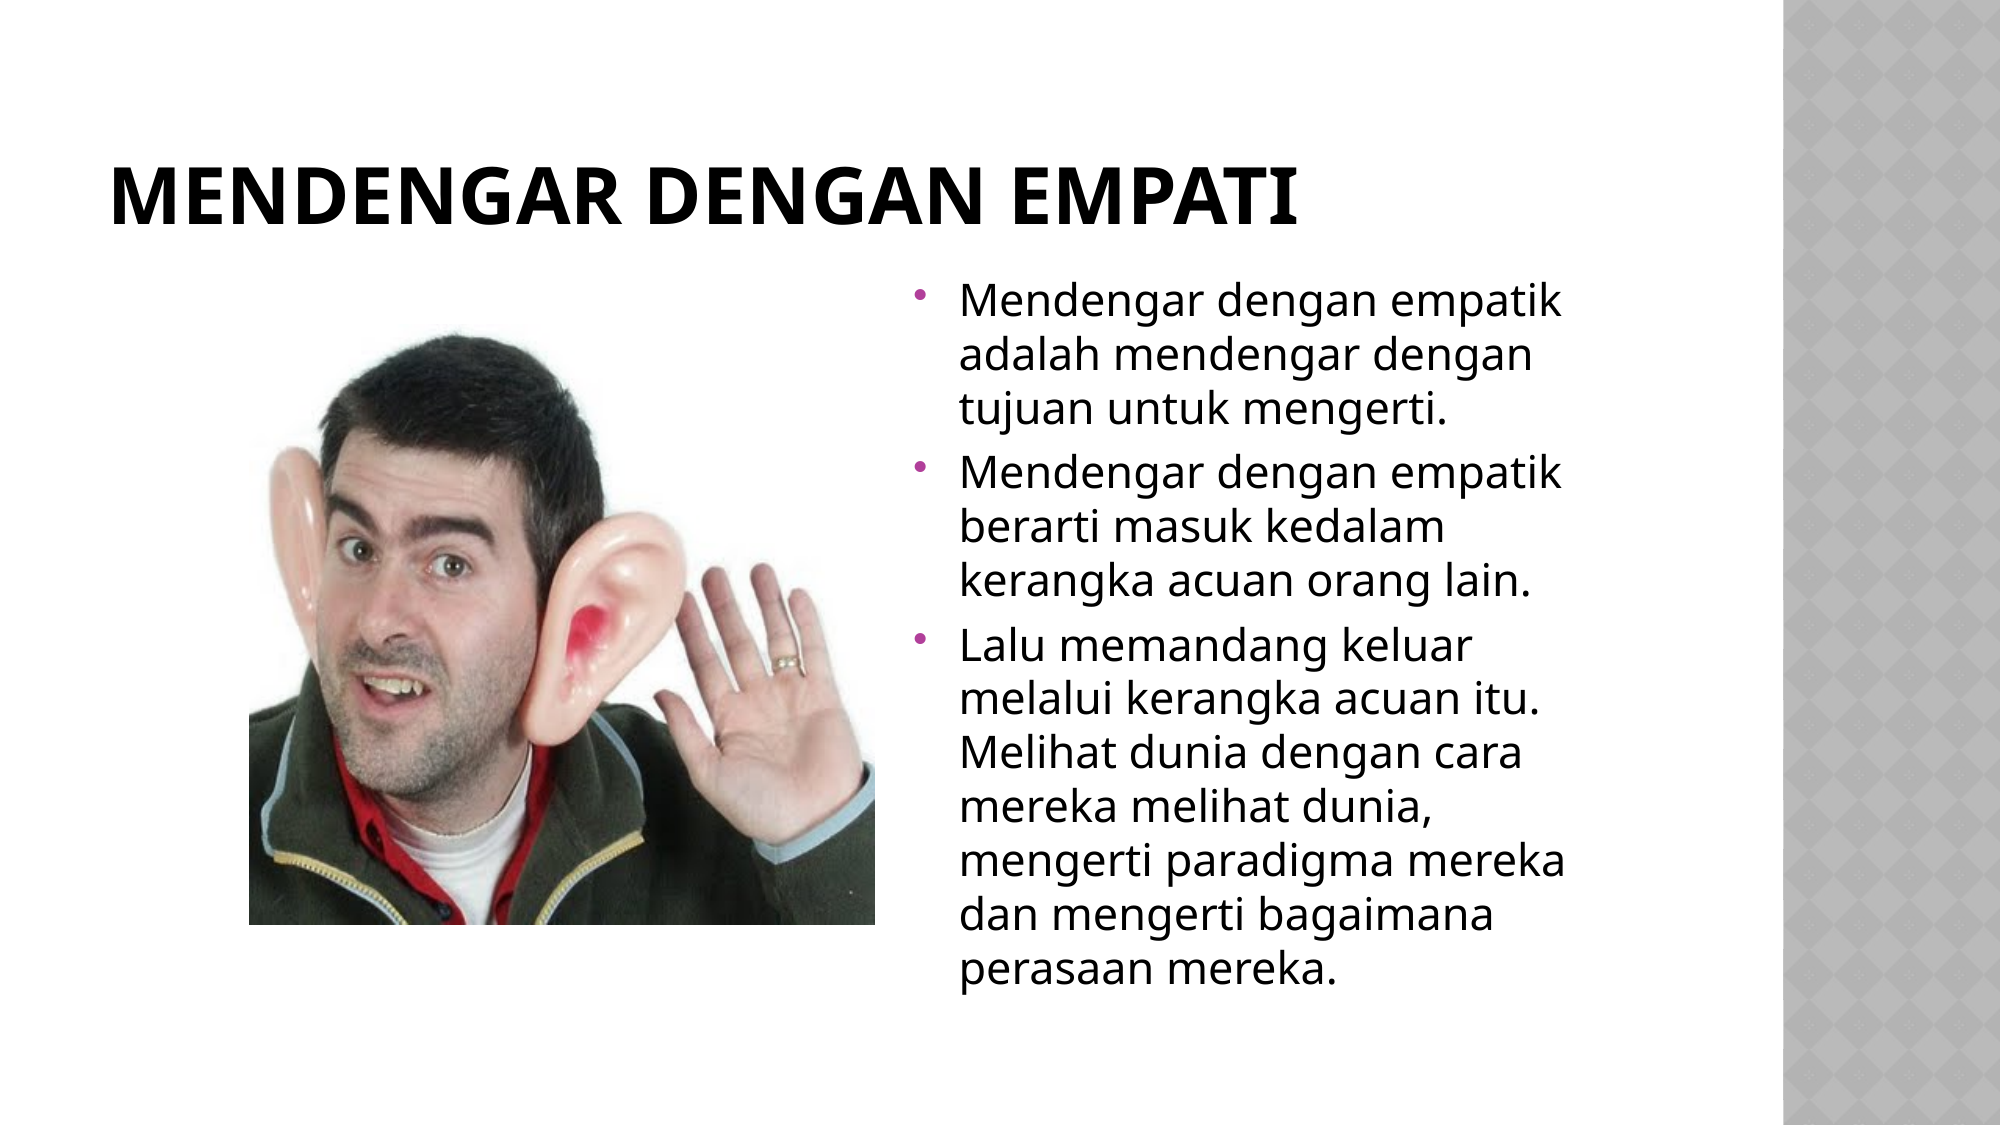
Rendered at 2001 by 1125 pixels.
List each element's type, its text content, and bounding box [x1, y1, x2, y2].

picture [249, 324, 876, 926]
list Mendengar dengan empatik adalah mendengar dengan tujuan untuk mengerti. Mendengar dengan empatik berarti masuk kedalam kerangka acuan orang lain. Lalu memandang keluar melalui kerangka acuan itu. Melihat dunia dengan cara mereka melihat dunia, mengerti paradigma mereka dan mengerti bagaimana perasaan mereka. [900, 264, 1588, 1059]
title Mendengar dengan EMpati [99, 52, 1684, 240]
***
» Required work:
From the first record above to the last, output each one exactly and omit the pictures.

» Written response:
Rendered at 2001 by 1125 pixels.
List each element's type, its text content, and bounding box [x1, y1, x2, y2].

picture [249, 324, 876, 926]
list Mendengar dengan empatik adalah mendengar dengan tujuan untuk mengerti. Mendengar dengan empatik berarti masuk kedalam kerangka acuan orang lain. Lalu memandang keluar melalui kerangka acuan itu. Melihat dunia dengan cara mereka melihat dunia, mengerti paradigma mereka dan mengerti bagaimana perasaan mereka. [900, 264, 1588, 1059]
title Mendengar dengan EMpati [99, 52, 1684, 240]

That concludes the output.